Lehmann Maupin is pleased to announce Rhetorical Landscapes, a presentation of new political collages and landscape photographs by Los Angeles-based artist Catherine Opie. This exhibition, featuring large-scale photography and stop motion animations, examines our current climate, both political and ecological, through digital collages of magazine clippings and photographs of the Okefenokee swamp land. Taken together, these works create a portrait of contemporary America—plagued by the divisive and violent rhetoric used by our current administration and facing looming ecological destruction due to climate change, which is especially threatening for the wetlands Opie features here.
One of the most significant American photographers of her generation, Opie has produced over two decades of work that examines and often exposes the ideals and norms surrounding American identity and the concept of the ‘American Dream’ while giving visibility to communities overlooked within those narratives. She first gained recognition during the 1990s for her series of studio portraits titled Being and Having, in which she photographed gay, lesbian, and transgender individuals drawn from her circle of friends and artists. Opie has also traveled extensively across the country exploring the diversity of America’s communities and landscapes, documenting quintessential American subjects including L.A.‘s freeway system, high school football players, the 2008 presidential inauguration, and U.S. National Parks. In her portraits and landscapes, Opie often establishes levels of ambiguity—of identity and place—through manipulating the focus of her images through cropping, blurring, intense close ups or distance shots, and playing with orientation, often swapping landscape and portrait formats.
In this body of work Opie continues her examination of American identity through exploration of the current physical and political landscape. The photographs Rhetorical Landscapes feature the Okefenokee swamps found in southern Georgia and northern Florida. At first glance, each image appears to be a dense verdant landscape, however, upon closer inspection these photographs reveal unique attributes—an owl staring at the viewer from the center of the composition, or an alligator half submerged in the swamp’s black water—that show the often unseen life that is at risk in these endangered spaces. For Opie, the swamp is emblematic of the dire environmental and human vulnerability that is a result of climate change, ecological preservation issues, and the damage to the Environmental Protection Agency enacted by the Trump administration. This portrayal of the swamp also suggests the common phrase, ‘draining the swamp,’ used by the current administration to refer to the ‘elimination’ of long-standing corruption within the U.S. government. Opie has stated that swamps are peaceful ecosystems that do not need to be drained but are themselves at serious risk, along with our democracy, due to the very real corruption that has only grown over the last four years.

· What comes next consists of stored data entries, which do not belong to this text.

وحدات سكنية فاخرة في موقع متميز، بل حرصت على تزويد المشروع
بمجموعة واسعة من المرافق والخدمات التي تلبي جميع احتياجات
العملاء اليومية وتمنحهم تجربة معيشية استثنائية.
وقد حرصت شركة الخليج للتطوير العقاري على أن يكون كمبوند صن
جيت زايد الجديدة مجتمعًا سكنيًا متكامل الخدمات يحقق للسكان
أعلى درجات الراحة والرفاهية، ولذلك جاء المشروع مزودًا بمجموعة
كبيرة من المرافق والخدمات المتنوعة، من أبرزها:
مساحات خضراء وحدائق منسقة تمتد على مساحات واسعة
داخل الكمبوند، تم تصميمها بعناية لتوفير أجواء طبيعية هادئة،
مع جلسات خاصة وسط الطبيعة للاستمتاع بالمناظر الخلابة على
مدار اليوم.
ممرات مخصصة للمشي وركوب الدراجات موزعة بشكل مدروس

Rhetorical Landscapes also features a collection of animated films that Opie refers to as ‘political collages,’ displayed on human-size monitors that resemble smartphones. These works are composed of magazine cutouts of political figures, animals, environmental destruction, commerce, and urban sprawl that Opie has accumulated over the course of Trump’s presidency. These images are animated against the background of a hand-painted blue grid, referencing both modernist art history and the political collages created by the Bauhaus in Weimar Germany. Each animation addresses a contemporary political issue—nationalism, climate change, immigration, gun control, or the disappearance of natural resource—that is visualised through the gradual accumulation of images that ultimately form a complete digital collage. These animations recall Opie’s recent series, ‘The Modernist’, where the protagonist creates a newsprint collage while slowly destroying modernist buildings across Los Angeles. As with ‘The Modernist’, the politics of landscape are on display in this new body of work. Opie argues that, like magazines that are disappearing as we become a screen-driven society, the swamp land of the southern United States will also slowly begin to vanish as a result of insufficient environmental protection legislation and climate change.
Catherine Opie (b. 1961, Sandusky, OH; lives in Los Angeles) is known for her powerfully dynamic photography that examines the ideals and norms surrounding the culturally constructed American dream and American identity. She first gained recognition in the 1990s for her series of studio portraits titled Being and Having, in which she photographed gay, lesbian, and transgender men and women drawn from her circle of friends and artists. Opie has traveled extensively across the country exploring the diversity of America’s communities and landscapes, documenting quintessential American subjects—high school football players and the 2008 presidential inauguration—while also continuing to display America’s subcultures through formal portraits. Using dramatic staging, Opie presents cross-dressers, same-sex couples, and tattooed, scarred, and pierced bodies in intimate photographs that evoke traditional Renaissance portraiture—images of power and respect. In her portraits and landscapes, Opie establishes a level of ambiguity—of identity and place—by exaggerating masculine or feminine characteristics, or by exaggerating the distance of the shot, cropping, or blurring her landscapes.




Rachel Lehmann and David Maupin founded Lehmann Maupin in 1996. The gallery represents a diverse range of American artists, as well as artists and estates from across Europe, Asia, Africa, South America, and the Middle East. It has been instrumental in introducing numerous artists from around the world in their first New York exhibitions.